With this in mind, it is natural for the Bentley or Royce enthusiast to wish to pay homage to our horse-drawn heritage. To enjoy a day in beautiful parkland in the shadow of Windsor Castle with enthusiasts for both types of horse-power, equine and fiscal, was too good a prospect to pass up.

On the day, with car and children washed, polished and generally made of respectable appearance (Windsor Great Park is a Royal park, do not let us forget), we set off with picnic, cameras and binoculars. We had to forget something – it wouldn’t be a proper day out with nothing left to chance, would it? So in the spirit of adventure for which my family is known, we placed the maps securely under the hamper in the boot and forgot all about them. The paperwork for admission to the event we misplaced entirely, though the dog may know more than he’s letting on. In the event, we need not have worried (not that we did, until we met the custodian of the gate) as we found as so often before that arrival in a Proper Motor Car opens doors, or in this case, the gate. There was a problem, however: unbeknown to us, there was also a Classic Car show in the park that day – which way to direct us? We were able to persuade the Custodian – who I must say was unfailingly polite – that despite all appearances we were not so ostentatious as to wish to make an exhibition either of ourselves or of our car and thus were directed to the area reserved for the Bentley Drivers Club. Here we were greeted by Mr. Carpenter, to whom we are very grateful for his organisational efforts, which extended even to providing programmes. He was also happy to share his (insiders’) knowledge of the Driving events and of where to obtain ice-cream. As R12 isn’t allowed in air-conditioning systems any more and my Scottish blood inhibits my use of the cheque-book to change the compressor, our ‘T’ isn’t chilly enough to prevent it from melting en route, which makes the children look untidy and feel sticky.

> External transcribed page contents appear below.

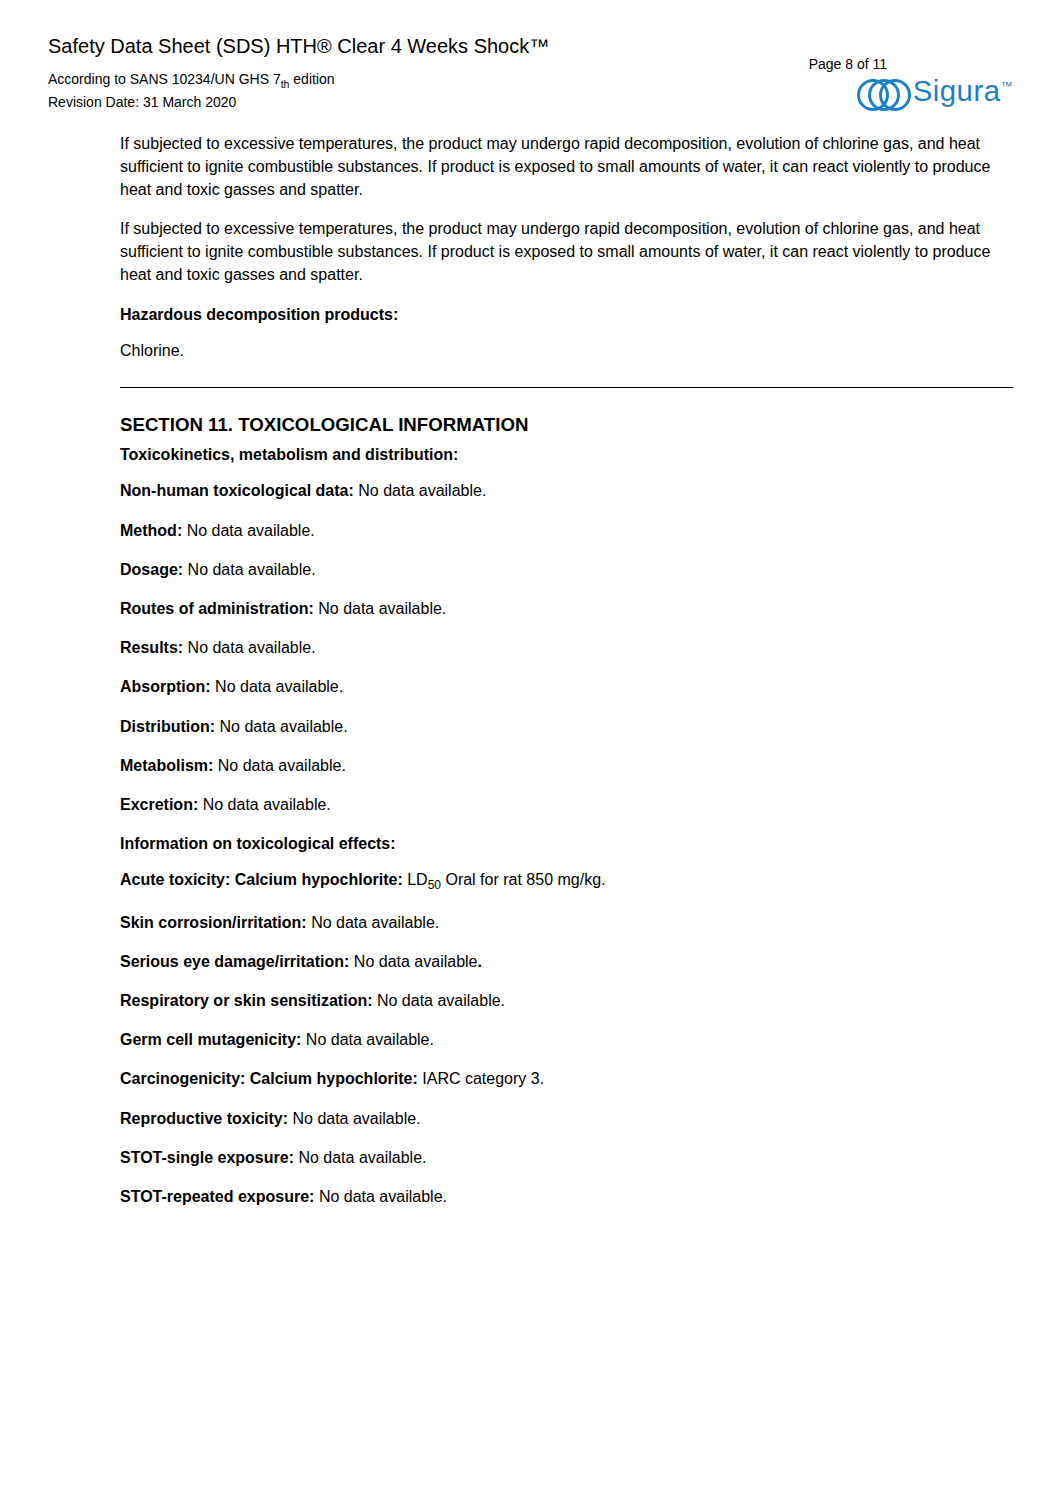Safety Data Sheet (SDS) HTH® Clear 4 Weeks Shock™
According to SANS 10234/UN GHS 7th edition
Revision Date: 31 March 2020
Page 8 of 11
Sigura™
If subjected to excessive temperatures, the product may undergo rapid decomposition, evolution of chlorine gas, and heat sufficient to ignite combustible substances. If product is exposed to small amounts of water, it can react violently to produce heat and toxic gasses and spatter.
If subjected to excessive temperatures, the product may undergo rapid decomposition, evolution of chlorine gas, and heat sufficient to ignite combustible substances. If product is exposed to small amounts of water, it can react violently to produce heat and toxic gasses and spatter.
Hazardous decomposition products:
Chlorine.
SECTION 11. TOXICOLOGICAL INFORMATION
Toxicokinetics, metabolism and distribution:
Non-human toxicological data: No data available.
Method: No data available.
Dosage: No data available.
Routes of administration: No data available.
Results: No data available.
Absorption: No data available.
Distribution: No data available.
Metabolism: No data available.
Excretion: No data available.
Information on toxicological effects:
Acute toxicity: Calcium hypochlorite: LD50 Oral for rat 850 mg/kg.
Skin corrosion/irritation: No data available.
Serious eye damage/irritation: No data available.
Respiratory or skin sensitization: No data available.
Germ cell mutagenicity: No data available.
Carcinogenicity: Calcium hypochlorite: IARC category 3.
Reproductive toxicity: No data available.
STOT-single exposure: No data available.
STOT-repeated exposure: No data available.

The Bentleys already parked – we were amongst the last to arrive – formed a remarkable selection from those which wear the winged-B badge. We saw a line of Vintage models, 3-litre, 4,5 and six-and-a-half, Derby and Crewe cars right through to a Continental R. A later arrival was to be an R-type Continental the owner of which assured me that he uses it for extensive continental touring, which I find cheering. He has even had bonnet louvers added, following experiences in slow-moving traffic near Madrid in summer. Even the greatest enthusiast for complete, just-as-it-left-the works originality must applaud the continued use of a Grand Tourer for the purpose for which it was intended. There is clearly a difference between changes to allow continued use and custom-car butchery, which may result in diminished utility, however much joy it may give to its’ owner.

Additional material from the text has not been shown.